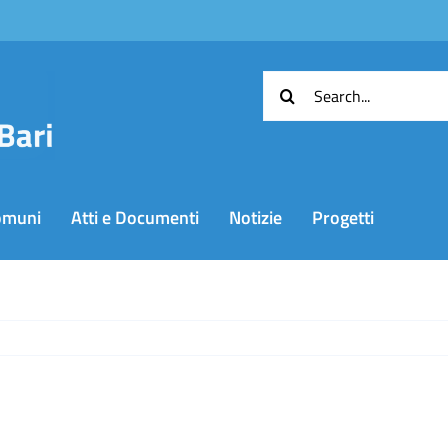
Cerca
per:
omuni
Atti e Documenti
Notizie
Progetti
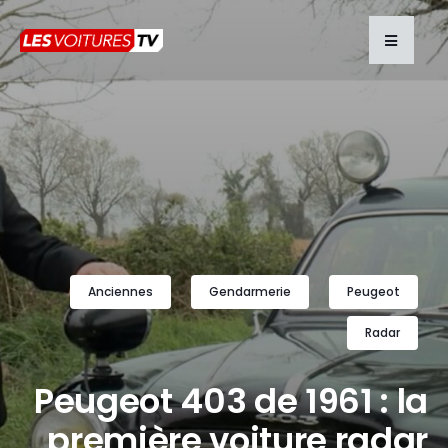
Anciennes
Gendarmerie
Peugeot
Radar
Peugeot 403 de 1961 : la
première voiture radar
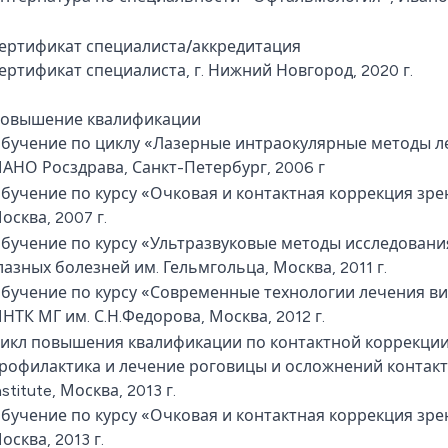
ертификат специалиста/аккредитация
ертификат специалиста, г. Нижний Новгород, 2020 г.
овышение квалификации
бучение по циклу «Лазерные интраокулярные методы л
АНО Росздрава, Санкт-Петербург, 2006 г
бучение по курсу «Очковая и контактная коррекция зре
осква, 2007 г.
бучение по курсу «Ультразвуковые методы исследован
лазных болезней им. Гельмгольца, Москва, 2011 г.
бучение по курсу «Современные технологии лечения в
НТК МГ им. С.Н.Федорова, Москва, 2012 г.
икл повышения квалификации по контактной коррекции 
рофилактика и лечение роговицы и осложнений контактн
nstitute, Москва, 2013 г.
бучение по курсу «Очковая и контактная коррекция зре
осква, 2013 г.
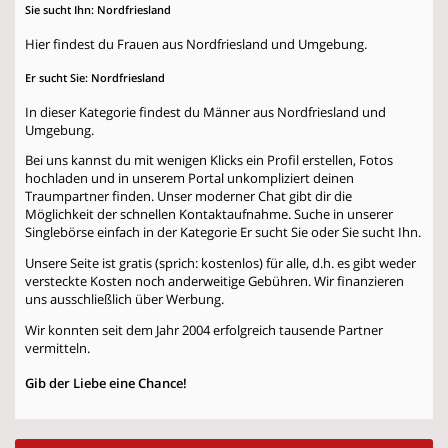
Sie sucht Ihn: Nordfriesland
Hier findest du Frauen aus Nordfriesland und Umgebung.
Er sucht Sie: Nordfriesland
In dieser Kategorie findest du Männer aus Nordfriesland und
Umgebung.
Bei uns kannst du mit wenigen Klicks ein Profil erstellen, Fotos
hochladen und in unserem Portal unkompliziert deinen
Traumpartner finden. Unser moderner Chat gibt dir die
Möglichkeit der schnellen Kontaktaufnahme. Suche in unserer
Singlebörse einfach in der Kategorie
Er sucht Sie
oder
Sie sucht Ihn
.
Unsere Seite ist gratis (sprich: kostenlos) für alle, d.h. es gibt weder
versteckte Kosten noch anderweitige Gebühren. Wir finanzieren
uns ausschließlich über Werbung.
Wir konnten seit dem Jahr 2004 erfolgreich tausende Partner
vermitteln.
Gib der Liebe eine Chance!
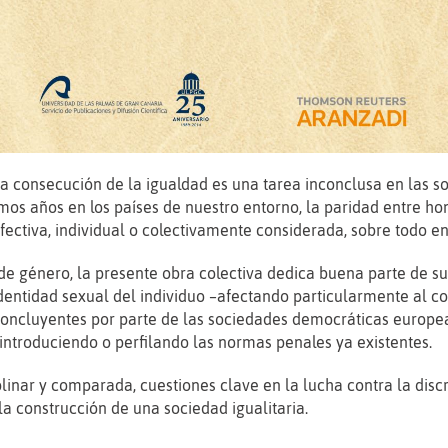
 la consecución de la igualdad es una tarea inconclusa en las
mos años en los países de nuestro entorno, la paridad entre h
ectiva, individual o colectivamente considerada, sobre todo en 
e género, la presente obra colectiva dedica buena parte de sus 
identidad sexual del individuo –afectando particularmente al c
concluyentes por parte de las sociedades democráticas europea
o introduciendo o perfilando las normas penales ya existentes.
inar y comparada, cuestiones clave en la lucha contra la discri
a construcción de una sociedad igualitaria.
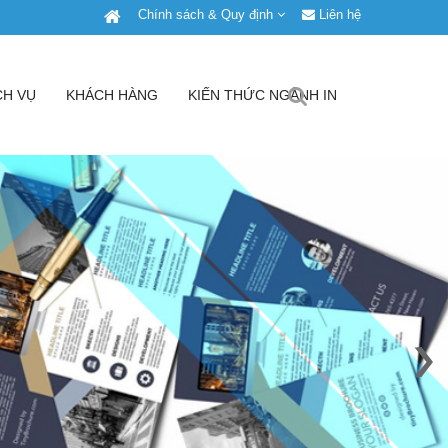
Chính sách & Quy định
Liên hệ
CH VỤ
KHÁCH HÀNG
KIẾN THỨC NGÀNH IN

◆ **JOB**:
Return every line of text in the data above without changing a character, and leave out the pictures.

◆ **ANSWER BOX**:
Cerca
per:
omuni
Atti e Documenti
Notizie
Progetti
Anciennes
Gendarmerie
Peugeot
Radar
Peugeot 403 de 1961 : la
première voiture radar
ертификат специалиста/аккредитация
ертификат специалиста, г. Нижний Новгород, 2020 г.
овышение квалификации
бучение по циклу «Лазерные интраокулярные методы л
АНО Росздрава, Санкт-Петербург, 2006 г
бучение по курсу «Очковая и контактная коррекция зре
осква, 2007 г.
бучение по курсу «Ультразвуковые методы исследован
лазных болезней им. Гельмгольца, Москва, 2011 г.
бучение по курсу «Современные технологии лечения в
НТК МГ им. С.Н.Федорова, Москва, 2012 г.
икл повышения квалификации по контактной коррекции 
рофилактика и лечение роговицы и осложнений контактн
nstitute, Москва, 2013 г.
бучение по курсу «Очковая и контактная коррекция зре
осква, 2013 г.
Sie sucht Ihn: Nordfriesland
Hier findest du Frauen aus Nordfriesland und Umgebung.
Er sucht Sie: Nordfriesland
In dieser Kategorie findest du Männer aus Nordfriesland und
Umgebung.
Bei uns kannst du mit wenigen Klicks ein Profil erstellen, Fotos
hochladen und in unserem Portal unkompliziert deinen
Traumpartner finden. Unser moderner Chat gibt dir die
Möglichkeit der schnellen Kontaktaufnahme. Suche in unserer
Singlebörse einfach in der Kategorie
Er sucht Sie
oder
Sie sucht Ihn
.
Unsere Seite ist gratis (sprich: kostenlos) für alle, d.h. es gibt weder
versteckte Kosten noch anderweitige Gebühren. Wir finanzieren
uns ausschließlich über Werbung.
Wir konnten seit dem Jahr 2004 erfolgreich tausende Partner
vermitteln.
Gib der Liebe eine Chance!
 la consecución de la igualdad es una tarea inconclusa en las
mos años en los países de nuestro entorno, la paridad entre h
ectiva, individual o colectivamente considerada, sobre todo en 
e género, la presente obra colectiva dedica buena parte de sus 
identidad sexual del individuo –afectando particularmente al c
concluyentes por parte de las sociedades democráticas europea
o introduciendo o perfilando las normas penales ya existentes.
inar y comparada, cuestiones clave en la lucha contra la discri
a construcción de una sociedad igualitaria.
Chính sách & Quy định
Liên hệ
CH VỤ
KHÁCH HÀNG
KIẾN THỨC NGÀNH IN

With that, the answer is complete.